» Goals:
• A. Reproduce the passage of the neural network text from "Here we have" to "of activation functions.".
• B. What optimization technique does the neural network text name for training a deep MLP network?

» Selected extract:
----
For Artificial neurons, we are using similar concept in a mathematical way. Artificial neurons takes input and assign them weights and sum them up and send it to a activation function and produce output.

2. What is Multi-Layered Perceptron NN

In this complex world, a perceptron gives us only linear relationship between inputs and output. When we need to solve more complex problems, a more complex model is needed which can give us non-linear relationship. This is solved by using Multi-Layered Perceptron NN.

A Multi-Layered Perceptron NN can have n-number of hidden layers between input and output layer. These hidden layer can have n-number of neurons, in which the first hidden layer takes input from input layer and process them using activation function and pass them to next hidden layers until output layer. Every neuron in a hidden layer uses a non-linear activation function. MLP uses a supervised learning technique called backpropagation for training.

**Multi-Layered Perceptron Neural Network**

Here we have solved a simple mathematical problem using a MLP neural network. This cannot be solved using a single perceptron. Here for example I have used simple Mathematical functions in place of activation functions.

3. Data Preprocessing

We cannot directly put any form of data into a Neural Network. The data we feed into a NN should be numerical(real values). If you have categorical data, it should be converted into numerical values using techniques like one-hot encoding.

If a column has real values but ranges with huge difference(eg:1 to 10000), it should be scaled down using techniques like normalization, standardization.

4. Training MLP Networks

A deep MLP neural network tries to learn underlying pattern or to map inputs and outputs using weights by training with given data. So to achieve this we use a optimization technique called Stochastic Gradient Descent. We calculate loss using a loss function and calculate the derivate and we update the weights during backpropagation. The main goal is to minimize the difference(loss) between predicted output and actual output.
----
» Source material:

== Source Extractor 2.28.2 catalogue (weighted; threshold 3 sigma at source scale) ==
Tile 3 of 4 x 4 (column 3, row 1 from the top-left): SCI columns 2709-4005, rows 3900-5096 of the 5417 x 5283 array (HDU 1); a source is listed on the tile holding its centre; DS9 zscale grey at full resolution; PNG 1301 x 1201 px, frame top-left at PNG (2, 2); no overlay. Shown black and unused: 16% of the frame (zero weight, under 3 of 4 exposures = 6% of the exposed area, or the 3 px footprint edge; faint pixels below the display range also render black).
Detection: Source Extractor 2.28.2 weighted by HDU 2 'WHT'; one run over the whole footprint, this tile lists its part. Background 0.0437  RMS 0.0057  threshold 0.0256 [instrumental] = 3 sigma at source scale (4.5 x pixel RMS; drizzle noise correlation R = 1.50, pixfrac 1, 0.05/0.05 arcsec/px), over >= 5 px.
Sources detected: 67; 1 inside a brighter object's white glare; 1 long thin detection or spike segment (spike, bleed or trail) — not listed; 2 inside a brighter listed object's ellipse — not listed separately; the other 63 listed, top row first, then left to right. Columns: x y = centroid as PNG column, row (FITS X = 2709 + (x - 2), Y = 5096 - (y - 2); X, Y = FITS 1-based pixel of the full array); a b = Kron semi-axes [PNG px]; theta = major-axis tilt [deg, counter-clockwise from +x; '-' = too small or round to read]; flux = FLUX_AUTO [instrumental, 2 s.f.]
----
» Results of the exercise:
• A.
Here we have solved a simple mathematical problem using a MLP neural network. This cannot be solved using a single perceptron. Here for example I have used simple Mathematical functions in place of activation functions.

• B. Stochastic Gradient Descent.